The government has promised to create a "better" childcare system for parents, by allowing them to claim back up to £1,200 a year in costs per child.

Children's minister Elizabeth Truss said the problem of affordability went "right up the income scale" and the new scheme would provide "choice".

Households where a parent does not work will not be able to claim the money.

Asked how this would affect stay-at-home mothers and fathers, Ms Truss said ministers backed "strong families".

The UK has some of the highest childcare costs in the world, with many people with two or more children saying it does not make financial sense for both parents to work.


Under the proposed scheme, which will undergo consultation, parents will be allowed to claim back 20% out of a total of around £6,000 - what the government says to be the average annual price of a childcare place.

To be introduced from 2015, it would cover children up to five years old, but will build up "over time" to include under-12s.

Unlike the current voucher system, which only operates where employers support it, the new scheme would be paid per child, instead of per household.

Parents earning up to £150,000 a year each - or a maximum of £300,000 per household - would be eligible.

Ms Truss told BBC Radio 4's Today programme: "This is about giving parents choice. At the moment a lot of parents can't go out to work because the cost of childcare is prohibitive."

She added: "We believe in marriage and strong families and in families making choices."

"What we are recognising is that where families are earning between £20,000 and £40,000 a year, [they feel] it's not worth going to work because of the cost of childcare," Ms Truss said.

"What we need to recognise is that this new voucher system is much better than its predecessor. Now working families can access it."

It would reach 2.5 million households, rather than 500,000 under the current system, Ms Truss said.

Half of the funding for the £1.4bn scheme would come from the abolition of the previous system of childcare vouchers, and in part by funding switched from elsewhere in Whitehall.

Under the current employer-supported childcare voucher scheme, parents can receive vouchers for childcare worth up to £55 a week. This sum is deducted from their salary before tax is paid.

The saving in tax and national insurance is typically worth about £900 a year for a basic-rate taxpayer.

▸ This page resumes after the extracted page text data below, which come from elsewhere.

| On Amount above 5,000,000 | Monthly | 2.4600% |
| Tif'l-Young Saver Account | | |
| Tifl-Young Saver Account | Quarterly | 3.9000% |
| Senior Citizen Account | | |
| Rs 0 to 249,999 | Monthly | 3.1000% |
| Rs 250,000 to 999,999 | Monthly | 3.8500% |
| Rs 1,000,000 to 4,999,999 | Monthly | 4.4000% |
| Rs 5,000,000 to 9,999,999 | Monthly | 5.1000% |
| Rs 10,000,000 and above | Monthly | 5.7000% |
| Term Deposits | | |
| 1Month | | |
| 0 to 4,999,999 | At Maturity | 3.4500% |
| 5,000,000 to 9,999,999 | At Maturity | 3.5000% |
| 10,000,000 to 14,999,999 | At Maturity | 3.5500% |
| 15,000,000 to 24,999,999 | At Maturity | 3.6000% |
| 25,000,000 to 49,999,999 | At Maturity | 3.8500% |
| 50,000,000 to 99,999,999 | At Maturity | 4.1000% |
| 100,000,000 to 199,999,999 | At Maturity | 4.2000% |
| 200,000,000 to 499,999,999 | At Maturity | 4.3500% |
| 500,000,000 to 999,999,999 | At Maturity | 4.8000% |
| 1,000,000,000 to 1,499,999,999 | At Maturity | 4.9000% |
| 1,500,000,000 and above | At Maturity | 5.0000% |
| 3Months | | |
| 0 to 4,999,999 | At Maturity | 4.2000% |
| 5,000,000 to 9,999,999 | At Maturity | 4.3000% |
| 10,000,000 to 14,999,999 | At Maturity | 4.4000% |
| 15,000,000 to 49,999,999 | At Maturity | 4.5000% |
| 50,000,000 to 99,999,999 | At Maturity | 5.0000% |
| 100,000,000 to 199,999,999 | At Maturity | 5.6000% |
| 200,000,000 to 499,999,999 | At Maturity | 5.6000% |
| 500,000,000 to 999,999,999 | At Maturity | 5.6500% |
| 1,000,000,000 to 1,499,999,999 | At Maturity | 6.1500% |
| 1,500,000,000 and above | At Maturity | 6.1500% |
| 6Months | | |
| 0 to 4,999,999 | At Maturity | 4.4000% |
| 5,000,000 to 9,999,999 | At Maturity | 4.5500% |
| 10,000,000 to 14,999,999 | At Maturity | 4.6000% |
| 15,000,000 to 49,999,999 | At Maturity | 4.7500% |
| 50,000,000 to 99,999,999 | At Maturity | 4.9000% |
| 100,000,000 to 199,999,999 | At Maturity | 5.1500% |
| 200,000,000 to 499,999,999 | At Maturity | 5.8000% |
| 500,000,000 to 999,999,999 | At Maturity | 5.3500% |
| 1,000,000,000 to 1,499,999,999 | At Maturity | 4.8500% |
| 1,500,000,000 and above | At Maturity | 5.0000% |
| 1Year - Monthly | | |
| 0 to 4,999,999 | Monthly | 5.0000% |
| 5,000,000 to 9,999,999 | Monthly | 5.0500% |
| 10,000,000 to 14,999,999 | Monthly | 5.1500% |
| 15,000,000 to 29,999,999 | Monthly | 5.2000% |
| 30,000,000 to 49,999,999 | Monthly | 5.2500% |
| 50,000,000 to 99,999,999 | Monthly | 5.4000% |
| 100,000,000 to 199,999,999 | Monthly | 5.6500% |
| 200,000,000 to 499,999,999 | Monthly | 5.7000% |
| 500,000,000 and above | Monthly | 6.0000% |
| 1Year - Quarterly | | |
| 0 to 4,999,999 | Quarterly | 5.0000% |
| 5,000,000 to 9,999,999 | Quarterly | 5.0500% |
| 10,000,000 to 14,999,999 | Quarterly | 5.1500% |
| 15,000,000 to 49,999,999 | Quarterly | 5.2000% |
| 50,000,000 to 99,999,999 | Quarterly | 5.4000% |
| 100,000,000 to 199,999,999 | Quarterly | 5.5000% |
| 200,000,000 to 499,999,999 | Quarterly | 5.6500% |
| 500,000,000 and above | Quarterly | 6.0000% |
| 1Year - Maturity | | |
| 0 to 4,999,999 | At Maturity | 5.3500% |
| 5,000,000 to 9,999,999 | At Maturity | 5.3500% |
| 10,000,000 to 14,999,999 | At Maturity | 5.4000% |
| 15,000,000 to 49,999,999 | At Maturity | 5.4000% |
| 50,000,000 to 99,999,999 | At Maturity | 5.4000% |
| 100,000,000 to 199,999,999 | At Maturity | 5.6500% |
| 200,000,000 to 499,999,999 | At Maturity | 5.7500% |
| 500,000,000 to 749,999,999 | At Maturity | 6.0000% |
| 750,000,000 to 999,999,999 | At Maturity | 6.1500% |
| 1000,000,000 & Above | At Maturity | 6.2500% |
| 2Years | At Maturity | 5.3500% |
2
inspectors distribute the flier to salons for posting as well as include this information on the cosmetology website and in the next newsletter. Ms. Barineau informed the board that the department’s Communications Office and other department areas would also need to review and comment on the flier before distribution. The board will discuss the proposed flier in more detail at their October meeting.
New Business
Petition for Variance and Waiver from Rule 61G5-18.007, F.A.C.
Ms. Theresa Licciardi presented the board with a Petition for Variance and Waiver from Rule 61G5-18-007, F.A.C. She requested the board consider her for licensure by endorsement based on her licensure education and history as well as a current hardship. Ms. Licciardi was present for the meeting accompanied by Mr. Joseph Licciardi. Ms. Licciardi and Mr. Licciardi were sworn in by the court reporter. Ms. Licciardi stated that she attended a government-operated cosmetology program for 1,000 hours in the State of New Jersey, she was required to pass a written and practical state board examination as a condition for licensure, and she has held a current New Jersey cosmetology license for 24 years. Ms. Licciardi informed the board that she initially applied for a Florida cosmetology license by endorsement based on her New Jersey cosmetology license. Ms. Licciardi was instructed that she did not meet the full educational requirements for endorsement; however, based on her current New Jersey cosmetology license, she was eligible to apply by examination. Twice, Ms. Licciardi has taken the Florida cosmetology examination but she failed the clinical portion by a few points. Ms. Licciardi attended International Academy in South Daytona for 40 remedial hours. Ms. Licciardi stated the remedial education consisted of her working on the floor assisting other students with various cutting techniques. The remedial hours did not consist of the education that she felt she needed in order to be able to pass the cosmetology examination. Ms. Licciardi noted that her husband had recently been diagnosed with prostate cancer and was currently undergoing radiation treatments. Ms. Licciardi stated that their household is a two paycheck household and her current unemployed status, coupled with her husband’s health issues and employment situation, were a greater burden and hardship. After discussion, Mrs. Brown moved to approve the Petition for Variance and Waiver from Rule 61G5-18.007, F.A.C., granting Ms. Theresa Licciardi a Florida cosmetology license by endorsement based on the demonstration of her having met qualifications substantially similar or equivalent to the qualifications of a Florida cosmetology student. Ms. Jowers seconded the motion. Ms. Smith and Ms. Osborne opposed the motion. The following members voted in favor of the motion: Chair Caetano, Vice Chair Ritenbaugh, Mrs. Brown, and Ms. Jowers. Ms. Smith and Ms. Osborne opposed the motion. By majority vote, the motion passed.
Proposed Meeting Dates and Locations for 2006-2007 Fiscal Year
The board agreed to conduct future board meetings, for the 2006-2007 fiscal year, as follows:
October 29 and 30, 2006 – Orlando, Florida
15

Where both parents work, families can save about £1,800 a year.

These vouchers are available only to employees whose employer is part of the scheme, but the new policy is expected to be open to all working parents who meet the criteria.

Parents who already claim childcare vouchers through the old scheme would be able to continue to do so if they wish, but it would be closed to new claimants who would be moved to the new tax-free childcare scheme.

'Huge help'

Anand Shulka, chief executive of national childcare charity, the Daycare Trust, said an "almost universal" benefit had to be welcomed.

But, for Labour, shadow education secretary Stephen Twigg said: "Parents will be disappointed that three years into this government they will not get any help with childcare costs for another two and a half years.

"While working parents won't get any help before the next election, David Cameron is happy to help millionaires with a tax cut now."

He said the measure would not make up for the cuts the government has already made to support for children.

In other reaction, The Federation of Small Businesses said the plan would encourage more women to return to work and boost labour market "flexibility", while the Twins and Multiple Birth Association called it a "step in the right direction".

The Policy Exchange think tank said the subsidy would be a "huge help" to those on low incomes but warned there would be "some losers"

"A family with two working parents and one child will be worse off," said its education research fellow Harriet Waldegrave.

"If only one parent works, the family will not be able to get any support (unlike at present where the working parent can get vouchers), so it will be important to consider what this means for those families, for example, where one parent is in further education or training."